In the items below, swap each "kluis" for "brandkast" and leave every other part of the lines unchanged.

##### RECORDS PROVIDED #####

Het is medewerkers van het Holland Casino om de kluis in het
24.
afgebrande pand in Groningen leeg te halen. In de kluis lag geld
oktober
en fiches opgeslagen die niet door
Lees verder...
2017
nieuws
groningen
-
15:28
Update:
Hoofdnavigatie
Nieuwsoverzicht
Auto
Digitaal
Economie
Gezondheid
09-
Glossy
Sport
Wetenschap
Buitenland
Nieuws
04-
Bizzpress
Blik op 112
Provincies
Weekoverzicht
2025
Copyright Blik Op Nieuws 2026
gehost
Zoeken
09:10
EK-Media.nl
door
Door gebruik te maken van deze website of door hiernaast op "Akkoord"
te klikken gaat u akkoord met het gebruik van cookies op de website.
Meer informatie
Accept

#####

→ EXPECTED ANSWER:
Het is medewerkers van het Holland Casino om de brandkast in het
24.
afgebrande pand in Groningen leeg te halen. In de brandkast lag geld
oktober
en fiches opgeslagen die niet door
Lees verder...
2017
nieuws
groningen
-
15:28
Update:
Hoofdnavigatie
Nieuwsoverzicht
Auto
Digitaal
Economie
Gezondheid
09-
Glossy
Sport
Wetenschap
Buitenland
Nieuws
04-
Bizzpress
Blik op 112
Provincies
Weekoverzicht
2025
Copyright Blik Op Nieuws 2026
gehost
Zoeken
09:10
EK-Media.nl
door
Door gebruik te maken van deze website of door hiernaast op "Akkoord"
te klikken gaat u akkoord met het gebruik van cookies op de website.
Meer informatie
Accept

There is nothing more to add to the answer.